Gaylen Dean Rust, 62, was ordered Tuesday to serve 19 years in federal prison after he pleaded guilty in December to felony counts of wire fraud, money laundering and securities fraud. Rust was also ordered to pay a staggering $153 million to the 568 victims in the case.
Rust was ordered to report to a federal prison by Wednesday, according to the Utah U.S. Attorney's Office.
A federal grand jury indicted Rust, his ex-wife Denise Rust, and their son Joshua Rust in May 2019 on numerous fraud and money laundering charges, after investigators alleged that the three orchestrated a silver trading Ponzi scheme that bilked hundreds of victims for over $200 million.
In a news release Tuesday, the Utah Department of Commerce called Rust's actions one of the biggest consumer harms the department has ever seen.
"Ponzi schemes absolutely destroy trust in the investment industry," said Margaret Busse, the department's executive director, in a prepared statement. "Without trust, individuals aren't willing to participate in future opportunities and that affects our entire economy."
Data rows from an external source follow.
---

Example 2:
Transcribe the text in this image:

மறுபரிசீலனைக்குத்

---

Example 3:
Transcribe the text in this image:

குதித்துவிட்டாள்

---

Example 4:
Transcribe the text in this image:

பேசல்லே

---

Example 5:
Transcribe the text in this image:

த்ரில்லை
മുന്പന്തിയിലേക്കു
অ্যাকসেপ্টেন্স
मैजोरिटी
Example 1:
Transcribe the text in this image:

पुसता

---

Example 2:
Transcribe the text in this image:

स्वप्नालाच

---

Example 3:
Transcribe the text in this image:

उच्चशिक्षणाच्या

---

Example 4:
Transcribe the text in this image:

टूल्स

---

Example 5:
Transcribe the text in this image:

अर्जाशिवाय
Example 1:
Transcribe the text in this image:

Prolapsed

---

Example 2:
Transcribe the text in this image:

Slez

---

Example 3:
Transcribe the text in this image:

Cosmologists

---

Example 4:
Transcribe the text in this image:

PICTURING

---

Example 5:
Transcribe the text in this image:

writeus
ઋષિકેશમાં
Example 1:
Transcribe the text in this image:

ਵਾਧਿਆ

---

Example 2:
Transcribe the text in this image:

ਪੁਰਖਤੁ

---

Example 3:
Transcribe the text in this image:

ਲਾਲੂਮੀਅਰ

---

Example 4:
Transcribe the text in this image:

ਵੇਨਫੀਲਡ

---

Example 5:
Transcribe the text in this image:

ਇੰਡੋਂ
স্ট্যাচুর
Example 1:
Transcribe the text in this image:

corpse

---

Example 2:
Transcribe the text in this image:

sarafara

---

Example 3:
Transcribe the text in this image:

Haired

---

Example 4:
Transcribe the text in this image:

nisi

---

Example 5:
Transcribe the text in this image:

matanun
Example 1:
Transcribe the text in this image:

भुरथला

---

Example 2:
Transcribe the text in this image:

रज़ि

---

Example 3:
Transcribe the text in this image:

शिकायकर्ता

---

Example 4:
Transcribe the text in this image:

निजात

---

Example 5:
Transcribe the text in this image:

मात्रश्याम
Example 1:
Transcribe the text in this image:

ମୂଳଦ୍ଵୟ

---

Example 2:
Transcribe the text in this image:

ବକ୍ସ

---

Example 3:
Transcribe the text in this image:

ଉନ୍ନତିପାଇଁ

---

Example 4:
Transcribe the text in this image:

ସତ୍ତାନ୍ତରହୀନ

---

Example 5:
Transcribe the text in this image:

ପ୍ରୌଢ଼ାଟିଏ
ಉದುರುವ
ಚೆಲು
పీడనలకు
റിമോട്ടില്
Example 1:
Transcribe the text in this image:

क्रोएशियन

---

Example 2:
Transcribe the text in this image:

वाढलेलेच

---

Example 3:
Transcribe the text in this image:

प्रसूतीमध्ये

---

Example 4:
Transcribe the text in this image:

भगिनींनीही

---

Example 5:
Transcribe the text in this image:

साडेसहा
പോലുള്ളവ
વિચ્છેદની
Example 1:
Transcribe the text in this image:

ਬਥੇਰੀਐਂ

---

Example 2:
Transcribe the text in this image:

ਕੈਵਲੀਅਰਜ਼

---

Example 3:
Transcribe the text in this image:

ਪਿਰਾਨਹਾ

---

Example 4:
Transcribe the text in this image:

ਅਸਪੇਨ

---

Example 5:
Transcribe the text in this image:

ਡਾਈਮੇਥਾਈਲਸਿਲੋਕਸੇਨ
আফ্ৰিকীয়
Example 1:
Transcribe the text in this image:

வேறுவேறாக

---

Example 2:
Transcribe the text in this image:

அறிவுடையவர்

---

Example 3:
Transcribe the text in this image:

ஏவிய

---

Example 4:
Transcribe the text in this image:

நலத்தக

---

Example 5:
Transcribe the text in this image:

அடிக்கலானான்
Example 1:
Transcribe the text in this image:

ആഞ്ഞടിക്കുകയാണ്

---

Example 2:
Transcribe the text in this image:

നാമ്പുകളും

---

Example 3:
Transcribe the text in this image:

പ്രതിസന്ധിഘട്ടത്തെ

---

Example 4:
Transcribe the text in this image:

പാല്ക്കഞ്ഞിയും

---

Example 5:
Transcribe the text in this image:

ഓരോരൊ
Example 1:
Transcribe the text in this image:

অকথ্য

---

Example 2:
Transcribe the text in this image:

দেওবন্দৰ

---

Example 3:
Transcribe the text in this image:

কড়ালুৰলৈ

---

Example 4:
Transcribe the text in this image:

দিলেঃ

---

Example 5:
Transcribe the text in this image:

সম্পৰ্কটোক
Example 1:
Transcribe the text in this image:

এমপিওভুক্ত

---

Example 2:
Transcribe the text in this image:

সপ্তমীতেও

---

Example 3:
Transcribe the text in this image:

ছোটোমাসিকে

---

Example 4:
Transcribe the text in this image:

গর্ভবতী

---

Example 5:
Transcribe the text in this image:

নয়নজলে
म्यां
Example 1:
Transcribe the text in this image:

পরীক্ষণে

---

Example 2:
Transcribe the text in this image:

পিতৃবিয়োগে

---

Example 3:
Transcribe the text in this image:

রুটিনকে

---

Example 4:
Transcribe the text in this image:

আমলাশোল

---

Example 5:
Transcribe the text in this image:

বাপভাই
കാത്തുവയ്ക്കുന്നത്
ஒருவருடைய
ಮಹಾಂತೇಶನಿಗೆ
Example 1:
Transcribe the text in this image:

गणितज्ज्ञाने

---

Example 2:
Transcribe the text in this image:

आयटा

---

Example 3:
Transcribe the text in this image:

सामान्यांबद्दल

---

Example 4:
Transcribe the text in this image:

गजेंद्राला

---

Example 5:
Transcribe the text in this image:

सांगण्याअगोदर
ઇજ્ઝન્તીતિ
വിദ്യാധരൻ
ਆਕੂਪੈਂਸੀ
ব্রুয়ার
Ponzi schemes absolutely destroy trust in the investment industry. Without trust, individuals aren't willing to participate in future opportunities and that affects our entire economy.
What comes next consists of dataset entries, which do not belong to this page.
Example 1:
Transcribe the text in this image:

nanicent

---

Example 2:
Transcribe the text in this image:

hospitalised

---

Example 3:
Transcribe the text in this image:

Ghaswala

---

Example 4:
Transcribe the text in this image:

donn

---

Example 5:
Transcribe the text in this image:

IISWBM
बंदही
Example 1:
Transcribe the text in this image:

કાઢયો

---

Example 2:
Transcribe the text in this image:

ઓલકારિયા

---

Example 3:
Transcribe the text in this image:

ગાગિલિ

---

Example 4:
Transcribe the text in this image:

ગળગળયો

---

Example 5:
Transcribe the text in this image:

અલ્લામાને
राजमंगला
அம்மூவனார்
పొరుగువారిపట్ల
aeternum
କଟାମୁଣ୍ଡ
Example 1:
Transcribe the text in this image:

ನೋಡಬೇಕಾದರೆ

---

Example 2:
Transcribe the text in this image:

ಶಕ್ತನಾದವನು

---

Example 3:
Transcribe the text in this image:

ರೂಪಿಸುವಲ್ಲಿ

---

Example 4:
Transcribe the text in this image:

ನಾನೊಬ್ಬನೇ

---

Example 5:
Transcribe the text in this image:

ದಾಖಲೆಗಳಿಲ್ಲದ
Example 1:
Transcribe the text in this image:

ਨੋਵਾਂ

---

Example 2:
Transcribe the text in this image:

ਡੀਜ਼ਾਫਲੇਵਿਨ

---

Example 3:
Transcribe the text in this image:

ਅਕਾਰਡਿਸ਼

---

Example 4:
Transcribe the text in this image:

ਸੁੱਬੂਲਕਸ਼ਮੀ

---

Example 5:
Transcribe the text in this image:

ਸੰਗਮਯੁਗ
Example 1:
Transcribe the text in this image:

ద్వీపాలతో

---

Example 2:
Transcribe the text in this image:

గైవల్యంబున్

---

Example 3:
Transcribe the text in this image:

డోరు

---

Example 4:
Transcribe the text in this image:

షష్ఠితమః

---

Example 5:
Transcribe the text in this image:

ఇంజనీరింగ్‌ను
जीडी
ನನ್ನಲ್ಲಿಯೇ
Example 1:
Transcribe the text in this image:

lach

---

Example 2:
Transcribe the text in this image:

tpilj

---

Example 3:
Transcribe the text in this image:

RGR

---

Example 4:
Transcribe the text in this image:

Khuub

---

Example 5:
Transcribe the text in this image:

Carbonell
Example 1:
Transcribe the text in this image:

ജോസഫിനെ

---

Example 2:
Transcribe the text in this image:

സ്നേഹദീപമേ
In a plea agreement, Rust admitted that he owned and operated Rust Rare Coin in Salt Lake City from 2002 until 2018. In 2008, Rust began a "silver trading program" that was fraudulent and operated as a Ponzi scheme, according to the U.S. Attorney's Office. Rust told investors he could make money by the buying and selling of silver bullion and that 100% of investor funds would go toward the buying of silver.
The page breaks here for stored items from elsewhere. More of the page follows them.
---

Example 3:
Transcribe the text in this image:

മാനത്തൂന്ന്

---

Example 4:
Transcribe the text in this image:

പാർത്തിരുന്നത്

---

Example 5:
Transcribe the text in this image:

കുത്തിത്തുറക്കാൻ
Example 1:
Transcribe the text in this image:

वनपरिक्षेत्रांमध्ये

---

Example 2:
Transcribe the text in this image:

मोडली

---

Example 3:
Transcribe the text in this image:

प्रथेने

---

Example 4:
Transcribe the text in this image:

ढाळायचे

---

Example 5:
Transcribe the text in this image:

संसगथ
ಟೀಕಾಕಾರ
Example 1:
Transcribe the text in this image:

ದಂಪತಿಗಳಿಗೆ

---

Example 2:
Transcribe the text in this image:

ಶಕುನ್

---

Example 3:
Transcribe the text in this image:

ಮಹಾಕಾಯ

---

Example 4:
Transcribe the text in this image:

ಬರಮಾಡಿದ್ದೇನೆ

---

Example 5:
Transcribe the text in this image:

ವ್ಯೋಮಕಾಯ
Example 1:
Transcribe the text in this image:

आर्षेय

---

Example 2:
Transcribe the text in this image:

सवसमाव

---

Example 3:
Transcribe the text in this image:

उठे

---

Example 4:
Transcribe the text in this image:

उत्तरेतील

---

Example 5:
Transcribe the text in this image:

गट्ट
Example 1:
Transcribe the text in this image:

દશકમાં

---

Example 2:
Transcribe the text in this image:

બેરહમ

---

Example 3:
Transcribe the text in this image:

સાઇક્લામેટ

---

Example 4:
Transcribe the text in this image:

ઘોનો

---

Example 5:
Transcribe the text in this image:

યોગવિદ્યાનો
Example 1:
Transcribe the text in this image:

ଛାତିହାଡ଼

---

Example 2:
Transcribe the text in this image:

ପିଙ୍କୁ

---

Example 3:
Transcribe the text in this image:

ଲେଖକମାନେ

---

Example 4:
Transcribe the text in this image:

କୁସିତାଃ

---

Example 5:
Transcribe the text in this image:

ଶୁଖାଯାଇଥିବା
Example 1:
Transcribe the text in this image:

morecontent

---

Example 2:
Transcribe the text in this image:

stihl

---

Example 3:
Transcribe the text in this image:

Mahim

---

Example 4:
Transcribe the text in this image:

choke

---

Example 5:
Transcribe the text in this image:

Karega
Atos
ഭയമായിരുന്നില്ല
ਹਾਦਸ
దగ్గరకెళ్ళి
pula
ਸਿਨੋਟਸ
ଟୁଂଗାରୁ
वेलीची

Over the years, investors gave Rust around $225 million, though Rust admitted that he used money from newer investors to pay older investors — the hallmark of a Ponzi scheme — and give the appearance that the trading program was profitable. The U.S. Attorney's Office said Rust told investors that by using algorithms, he never had a month where he lost money, and that even the worst year yielded a 12% return.
In reality, Rust had little to no silver and had not stored silver since 2016. Charging documents allege that Rust diverted investor money for his personal businesses or his personal use. Rust also admitted that in January 2016 he opened three personal accounts at Zions Bank and used the accounts to launder roughly $18 million. Some investors would later file a lawsuit against Zions Bank, alleging the bank helped Rust continue the fraud scheme.
"We hope that a 19-year prison sentence and an order to pay over $153 million sends a message to the community that the U.S. Attorney's Office is committed to prosecuting financial crimes," said Utah U.S. Attorney Andrea Martinez in a statement. "Those who defraud their family, friends and associates out of their hard-earned savings will be held accountable."
In addition to Rust's sentencing on Tuesday, his son Joshua Rust, 39, pleaded guilty to misprison of wire fraud conspiracy, according to a statement in advance of his plea. The document indicates Joshua Rust could face a maximum prison sentence of up to three years, a $250,000 fine and three years of supervised release. However, his sentence will more likely be up to 18 months in prison or five years of probation.
In June 2020, Denise Rust, 61, pleaded guilty to a money laundering charge, and she was later sentenced the following September to 18 months in prison with three years of supervised release. She described herself as an "unwitting pawn in Gaylen's world" during her sentencing hearing.
Correction: An earlier version incorrectly stated Joshua Rust pleaded guilty to wire fraud instead of misprison of wire fraud conspiracy.